▮はじめに
筋肉の主成分はタンパク質ですが、健康のためにタンパク質を摂取することは栄養の観点から大変推奨されています。
この記事では、タンパク質を摂取するタイミングに関する最新の知見について述べていきます。
▮タンパク質とは
タンパク質とは筋肉をはじめ、臓器、血液、皮膚、髪、歯、爪など、体のあらゆる組織をつくる材料になる栄養素です。
加えて体の機能を調整するホルモンや酵素、抗体、神経伝達物質などの材料でもあり、免疫や代謝、血圧の調整、神経機能の維持などにも重要な役割を果たしています。
▮タンパク質を摂取するタイミングについて
以前は筋力トレーニング後の30分以内は「ゴールデンタイム」と呼ばれ、この30分を逃すと効果が激減すると考えられていましたが、最近は広い視点で捉えられています。
1. 「30分以内」の考え方の変化
以前の定説は、 運動後30分〜45分以内に飲まないと筋肉にならないと言われていました。

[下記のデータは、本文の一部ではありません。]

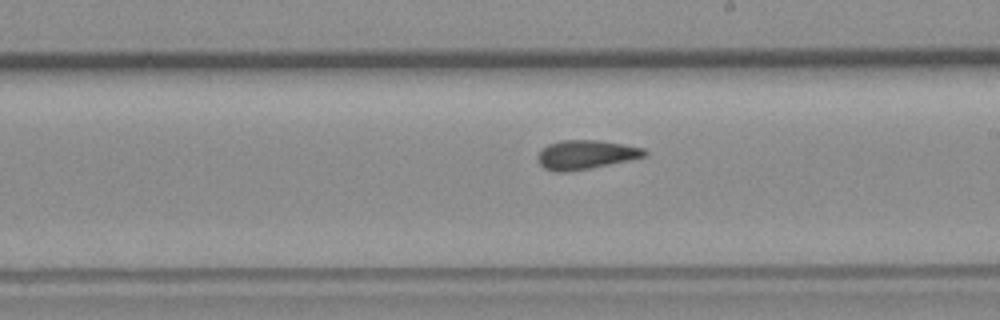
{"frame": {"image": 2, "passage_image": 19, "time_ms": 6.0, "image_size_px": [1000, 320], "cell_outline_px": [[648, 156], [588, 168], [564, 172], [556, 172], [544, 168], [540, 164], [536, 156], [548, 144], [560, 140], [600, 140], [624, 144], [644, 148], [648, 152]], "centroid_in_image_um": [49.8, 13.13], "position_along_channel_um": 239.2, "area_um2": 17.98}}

しかし、現在の主流は筋合成が高まる状態は運動後24時間〜48時間ほど続くことがわかっています。そのため、30分を少し過ぎたからといって筋トレが無駄になることはありません。
2. タイミングよりも重要なこと
2025年のメタアナリシスによると、タンパク質摂取のタイミング(運動前、運動後)は全体に筋肉量の増減に大きな差はみられなかったとのことです(Casuso&Goossens.Nutrients.2025)。
最新のスポーツ栄養学では、以下の優先順位が推奨されています。
❖<1日の総摂取量> 自分の体重×1.6g〜2.2g程度のタンパク質を1日で確保すること。タイミングより総摂取量が重要。
❖<摂取の分散> 一度に大量に摂るのではなく、3〜5時間おきに20g〜40gずつ分けて摂取することで、常に血中のアミノ酸濃度を高く保つのが理想的です。
❖<トレーニング前後の食事>空腹状態で筋トレをする場合は、筋分解を防ぐために運動直後の摂取が極めて重要です。
運動の1〜3時間前にバランスの良い食事を済ませているなら、体内にアミノ酸が残っているため、運動直後に急いでプロテインを飲む必要性は低くなります。
3. 2026年時点の推奨
タンパク質摂取は以下の3つのタイミングが推奨されています。
❖<朝食時> 就寝中に枯渇したタンパク質を補給するため、朝の摂取は非常に有効です。
❖<筋トレ前後> 運動の1〜2時間前に軽食、または運動後1時間以内にしっかり補給するのがスムーズです。
❖<就寝前> 寝ている間の筋肉修復を助けるために有効なタイミングです。
結論として、筋トレ「30分以内」にこだわって焦る必要はありませんが、栄養補給を忘れないための目安として活用するのは良い習慣と言えます。
注意:今後新たな知見が出てくるかもしれませんので、情報のアップデートは常に必要になります。